● Things to do:
1. Which words does the passage on festival projection use, copied verbatim, beginning at "I wonder if" and stopping after "company many times)."?
2. Can you put the records into a numbered list, starting at their first line and stopping after the line that contains "Which series contains the lowest Y value?", with blank lines omitted?

[Text for analysis]

I wonder if theres any room for negotiation on that front and convincing them to allow video, they have video companies as sponsors and could probably add digital projection to the screenings quite easily.

Screening mixed formats at a festival is not something that would ever be described as "quite easy".

Most cinema projectionists are good at showing the same feature film at scheduled times for a couple of weeks. Not so good at showing a mixed bag of short films (maybe 5 mins or 25 or 55) each one on a different medium. I've witnessed embarrassing debacles too many times to recommend it. You need a specialist festival projectionist (or a tema of them for a long festival), and there aren't many of that "old school" still vertical. Meanwhile, most festivals run on a very tight budget and can only push their sponsors so far (I know, I've represented a sponsoring company many times).

[/Text for analysis]
[Study material]

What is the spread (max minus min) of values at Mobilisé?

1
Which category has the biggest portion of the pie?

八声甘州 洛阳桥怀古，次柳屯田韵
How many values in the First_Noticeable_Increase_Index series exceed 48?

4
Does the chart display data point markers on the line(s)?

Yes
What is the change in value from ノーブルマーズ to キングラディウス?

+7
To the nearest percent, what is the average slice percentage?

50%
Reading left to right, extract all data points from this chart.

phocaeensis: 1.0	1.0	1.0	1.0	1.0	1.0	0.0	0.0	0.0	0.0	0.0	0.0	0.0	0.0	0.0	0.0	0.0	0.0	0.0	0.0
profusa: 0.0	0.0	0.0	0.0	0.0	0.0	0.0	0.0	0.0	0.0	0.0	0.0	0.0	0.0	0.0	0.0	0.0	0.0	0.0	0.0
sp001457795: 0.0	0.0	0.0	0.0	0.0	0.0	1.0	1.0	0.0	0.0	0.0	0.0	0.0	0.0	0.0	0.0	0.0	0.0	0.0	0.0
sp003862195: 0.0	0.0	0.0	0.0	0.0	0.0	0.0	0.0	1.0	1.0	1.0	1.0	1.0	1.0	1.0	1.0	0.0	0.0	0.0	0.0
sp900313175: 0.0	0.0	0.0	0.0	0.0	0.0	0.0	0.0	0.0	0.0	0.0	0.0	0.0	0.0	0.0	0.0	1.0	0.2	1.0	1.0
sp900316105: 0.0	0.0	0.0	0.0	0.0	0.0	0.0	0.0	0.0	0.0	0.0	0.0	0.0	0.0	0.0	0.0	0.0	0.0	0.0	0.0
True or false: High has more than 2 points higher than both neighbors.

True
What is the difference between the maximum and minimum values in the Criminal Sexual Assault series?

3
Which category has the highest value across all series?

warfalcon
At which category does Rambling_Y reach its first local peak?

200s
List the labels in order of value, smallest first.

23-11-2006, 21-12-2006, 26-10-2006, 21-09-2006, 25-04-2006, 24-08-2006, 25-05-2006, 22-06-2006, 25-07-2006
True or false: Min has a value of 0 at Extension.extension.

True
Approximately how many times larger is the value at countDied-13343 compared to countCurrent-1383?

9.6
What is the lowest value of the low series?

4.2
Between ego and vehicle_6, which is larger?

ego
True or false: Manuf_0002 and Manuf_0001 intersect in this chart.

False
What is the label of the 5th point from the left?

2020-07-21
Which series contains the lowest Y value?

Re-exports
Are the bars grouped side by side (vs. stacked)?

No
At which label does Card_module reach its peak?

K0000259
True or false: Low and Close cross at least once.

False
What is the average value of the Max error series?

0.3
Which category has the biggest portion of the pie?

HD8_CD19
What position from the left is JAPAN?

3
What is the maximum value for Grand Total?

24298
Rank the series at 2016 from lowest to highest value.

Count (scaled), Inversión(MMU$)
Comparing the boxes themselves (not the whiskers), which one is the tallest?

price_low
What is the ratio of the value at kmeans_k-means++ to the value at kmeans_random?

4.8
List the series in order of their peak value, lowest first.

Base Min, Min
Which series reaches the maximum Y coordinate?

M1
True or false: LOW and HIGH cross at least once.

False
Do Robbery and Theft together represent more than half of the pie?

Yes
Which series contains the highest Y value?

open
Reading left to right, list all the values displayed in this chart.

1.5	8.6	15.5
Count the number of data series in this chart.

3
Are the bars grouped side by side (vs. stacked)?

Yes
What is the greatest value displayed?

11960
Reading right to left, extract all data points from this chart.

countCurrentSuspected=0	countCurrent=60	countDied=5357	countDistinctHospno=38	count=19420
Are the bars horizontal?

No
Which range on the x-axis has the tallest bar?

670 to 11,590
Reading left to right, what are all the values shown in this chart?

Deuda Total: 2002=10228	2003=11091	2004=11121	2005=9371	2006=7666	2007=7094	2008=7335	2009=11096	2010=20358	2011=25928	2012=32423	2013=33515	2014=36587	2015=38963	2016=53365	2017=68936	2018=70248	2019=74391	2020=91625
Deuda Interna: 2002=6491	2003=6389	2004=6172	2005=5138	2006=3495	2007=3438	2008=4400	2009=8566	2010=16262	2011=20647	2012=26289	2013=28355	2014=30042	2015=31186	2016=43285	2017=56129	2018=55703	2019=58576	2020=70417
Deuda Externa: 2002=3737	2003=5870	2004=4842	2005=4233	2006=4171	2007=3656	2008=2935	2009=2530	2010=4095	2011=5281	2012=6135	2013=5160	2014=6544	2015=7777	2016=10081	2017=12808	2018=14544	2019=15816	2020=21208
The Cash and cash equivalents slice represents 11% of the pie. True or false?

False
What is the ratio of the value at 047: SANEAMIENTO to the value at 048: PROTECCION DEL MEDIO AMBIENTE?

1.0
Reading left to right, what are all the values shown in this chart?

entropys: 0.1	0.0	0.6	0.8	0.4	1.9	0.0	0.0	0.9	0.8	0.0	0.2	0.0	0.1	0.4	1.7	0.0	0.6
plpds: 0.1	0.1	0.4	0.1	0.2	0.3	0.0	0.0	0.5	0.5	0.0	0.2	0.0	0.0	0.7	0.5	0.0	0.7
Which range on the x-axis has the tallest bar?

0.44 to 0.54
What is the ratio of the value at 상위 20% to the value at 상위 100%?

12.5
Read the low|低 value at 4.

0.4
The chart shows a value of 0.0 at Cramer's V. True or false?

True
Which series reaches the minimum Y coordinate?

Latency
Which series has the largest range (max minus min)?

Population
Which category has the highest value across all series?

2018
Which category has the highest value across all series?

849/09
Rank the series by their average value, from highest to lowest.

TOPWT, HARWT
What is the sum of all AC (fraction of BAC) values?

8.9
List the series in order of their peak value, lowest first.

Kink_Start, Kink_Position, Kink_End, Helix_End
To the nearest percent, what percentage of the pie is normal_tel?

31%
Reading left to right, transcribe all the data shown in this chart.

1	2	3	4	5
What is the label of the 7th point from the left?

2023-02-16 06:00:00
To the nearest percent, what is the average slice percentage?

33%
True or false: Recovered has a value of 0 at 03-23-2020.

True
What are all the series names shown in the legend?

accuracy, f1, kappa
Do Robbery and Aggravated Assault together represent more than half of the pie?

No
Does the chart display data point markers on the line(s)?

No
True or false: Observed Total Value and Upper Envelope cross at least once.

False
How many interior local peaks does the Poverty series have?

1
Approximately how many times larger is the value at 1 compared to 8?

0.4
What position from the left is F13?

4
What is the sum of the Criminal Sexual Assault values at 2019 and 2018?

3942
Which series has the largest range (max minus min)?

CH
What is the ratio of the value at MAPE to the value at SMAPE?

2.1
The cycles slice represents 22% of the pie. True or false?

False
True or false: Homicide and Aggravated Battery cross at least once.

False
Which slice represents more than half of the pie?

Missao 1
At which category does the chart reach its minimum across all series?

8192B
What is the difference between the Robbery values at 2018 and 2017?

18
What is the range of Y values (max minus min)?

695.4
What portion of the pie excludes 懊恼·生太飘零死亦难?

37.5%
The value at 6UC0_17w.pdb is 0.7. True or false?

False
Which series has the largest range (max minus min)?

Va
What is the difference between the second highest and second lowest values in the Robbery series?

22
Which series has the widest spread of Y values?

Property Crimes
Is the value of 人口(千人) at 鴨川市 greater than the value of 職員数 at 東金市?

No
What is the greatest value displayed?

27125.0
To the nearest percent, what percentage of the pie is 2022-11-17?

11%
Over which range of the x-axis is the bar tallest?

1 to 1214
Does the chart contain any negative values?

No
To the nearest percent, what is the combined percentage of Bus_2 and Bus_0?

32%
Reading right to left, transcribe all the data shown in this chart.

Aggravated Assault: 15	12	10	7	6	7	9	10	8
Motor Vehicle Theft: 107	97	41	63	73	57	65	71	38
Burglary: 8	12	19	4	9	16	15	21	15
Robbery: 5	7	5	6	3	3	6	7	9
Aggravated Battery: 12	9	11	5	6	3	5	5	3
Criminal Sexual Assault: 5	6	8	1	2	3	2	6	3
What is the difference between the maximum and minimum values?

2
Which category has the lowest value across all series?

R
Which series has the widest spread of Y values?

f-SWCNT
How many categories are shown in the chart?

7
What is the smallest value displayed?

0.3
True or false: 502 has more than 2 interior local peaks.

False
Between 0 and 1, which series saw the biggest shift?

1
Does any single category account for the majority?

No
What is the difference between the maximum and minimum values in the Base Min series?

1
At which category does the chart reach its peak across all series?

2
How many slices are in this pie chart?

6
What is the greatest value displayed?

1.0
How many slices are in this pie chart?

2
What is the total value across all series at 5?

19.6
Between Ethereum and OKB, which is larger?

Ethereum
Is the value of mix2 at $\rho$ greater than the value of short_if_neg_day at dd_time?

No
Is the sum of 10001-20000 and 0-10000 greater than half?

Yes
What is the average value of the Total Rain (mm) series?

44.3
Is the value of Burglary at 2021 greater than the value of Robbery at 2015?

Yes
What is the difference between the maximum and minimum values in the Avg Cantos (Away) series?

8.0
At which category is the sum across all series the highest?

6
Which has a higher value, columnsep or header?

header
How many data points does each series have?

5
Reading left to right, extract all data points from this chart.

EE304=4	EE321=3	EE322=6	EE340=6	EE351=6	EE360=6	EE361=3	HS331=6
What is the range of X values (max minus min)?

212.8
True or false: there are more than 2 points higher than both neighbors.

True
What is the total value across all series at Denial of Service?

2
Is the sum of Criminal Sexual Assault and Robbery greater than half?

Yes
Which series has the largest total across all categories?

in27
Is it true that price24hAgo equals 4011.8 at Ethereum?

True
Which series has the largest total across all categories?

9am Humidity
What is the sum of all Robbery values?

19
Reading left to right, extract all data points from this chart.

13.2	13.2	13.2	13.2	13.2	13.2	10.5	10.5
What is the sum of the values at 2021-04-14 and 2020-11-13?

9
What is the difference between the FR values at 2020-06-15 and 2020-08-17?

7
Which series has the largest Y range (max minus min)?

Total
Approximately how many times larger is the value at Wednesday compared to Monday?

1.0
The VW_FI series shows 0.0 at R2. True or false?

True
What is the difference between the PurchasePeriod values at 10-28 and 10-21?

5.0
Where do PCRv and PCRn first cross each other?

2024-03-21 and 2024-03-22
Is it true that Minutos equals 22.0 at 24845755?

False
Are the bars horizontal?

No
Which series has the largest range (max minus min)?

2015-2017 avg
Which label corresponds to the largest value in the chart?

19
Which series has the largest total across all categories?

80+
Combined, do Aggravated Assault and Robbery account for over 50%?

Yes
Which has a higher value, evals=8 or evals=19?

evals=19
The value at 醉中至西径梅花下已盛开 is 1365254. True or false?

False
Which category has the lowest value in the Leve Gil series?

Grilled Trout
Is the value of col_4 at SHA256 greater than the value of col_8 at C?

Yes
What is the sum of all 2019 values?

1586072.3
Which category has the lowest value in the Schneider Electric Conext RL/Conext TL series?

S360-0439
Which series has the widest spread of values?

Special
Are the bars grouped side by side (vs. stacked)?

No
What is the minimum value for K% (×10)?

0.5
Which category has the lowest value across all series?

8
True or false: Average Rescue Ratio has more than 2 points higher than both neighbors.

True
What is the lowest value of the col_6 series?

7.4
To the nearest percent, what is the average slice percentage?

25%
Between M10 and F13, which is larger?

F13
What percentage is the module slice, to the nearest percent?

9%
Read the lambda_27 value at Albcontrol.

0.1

[/Study material]

● Task-by-task answers:
1.
I wonder if theres any room for negotiation on that front and convincing them to allow video, they have video companies as sponsors and could probably add digital projection to the screenings quite easily.

Screening mixed formats at a festival is not something that would ever be described as "quite easy".

Most cinema projectionists are good at showing the same feature film at scheduled times for a couple of weeks. Not so good at showing a mixed bag of short films (maybe 5 mins or 25 or 55) each one on a different medium. I've witnessed embarrassing debacles too many times to recommend it. You need a specialist festival projectionist (or a tema of them for a long festival), and there aren't many of that "old school" still vertical. Meanwhile, most festivals run on a very tight budget and can only push their sponsors so far (I know, I've represented a sponsoring company many times).

2.
1. What is the spread (max minus min) of values at Mobilisé?
2. 1
3. Which category has the biggest portion of the pie?
4. 八声甘州 洛阳桥怀古，次柳屯田韵
5. How many values in the First_Noticeable_Increase_Index series exceed 48?
6. 4
7. Does the chart display data point markers on the line(s)?
8. Yes
9. What is the change in value from ノーブルマーズ to キングラディウス?
10. +7
11. To the nearest percent, what is the average slice percentage?
12. 50%
13. Reading left to right, extract all data points from this chart.
14. phocaeensis: 1.0	1.0	1.0	1.0	1.0	1.0	0.0	0.0	0.0	0.0	0.0	0.0	0.0	0.0	0.0	0.0	0.0	0.0	0.0	0.0
15. profusa: 0.0	0.0	0.0	0.0	0.0	0.0	0.0	0.0	0.0	0.0	0.0	0.0	0.0	0.0	0.0	0.0	0.0	0.0	0.0	0.0
16. sp001457795: 0.0	0.0	0.0	0.0	0.0	0.0	1.0	1.0	0.0	0.0	0.0	0.0	0.0	0.0	0.0	0.0	0.0	0.0	0.0	0.0
17. sp003862195: 0.0	0.0	0.0	0.0	0.0	0.0	0.0	0.0	1.0	1.0	1.0	1.0	1.0	1.0	1.0	1.0	0.0	0.0	0.0	0.0
18. sp900313175: 0.0	0.0	0.0	0.0	0.0	0.0	0.0	0.0	0.0	0.0	0.0	0.0	0.0	0.0	0.0	0.0	1.0	0.2	1.0	1.0
19. sp900316105: 0.0	0.0	0.0	0.0	0.0	0.0	0.0	0.0	0.0	0.0	0.0	0.0	0.0	0.0	0.0	0.0	0.0	0.0	0.0	0.0
20. True or false: High has more than 2 points higher than both neighbors.
21. True
22. What is the difference between the maximum and minimum values in the Criminal Sexual Assault series?
23. 3
24. Which category has the highest value across all series?
25. warfalcon
26. At which category does Rambling_Y reach its first local peak?
27. 200s
28. List the labels in order of value, smallest first.
29. 23-11-2006, 21-12-2006, 26-10-2006, 21-09-2006, 25-04-2006, 24-08-2006, 25-05-2006, 22-06-2006, 25-07-2006
30. True or false: Min has a value of 0 at Extension.extension.
31. True
32. Approximately how many times larger is the value at countDied-13343 compared to countCurrent-1383?
33. 9.6
34. What is the lowest value of the low series?
35. 4.2
36. Between ego and vehicle_6, which is larger?
37. ego
38. True or false: Manuf_0002 and Manuf_0001 intersect in this chart.
39. False
40. What is the label of the 5th point from the left?
41. 2020-07-21
42. Which series contains the lowest Y value?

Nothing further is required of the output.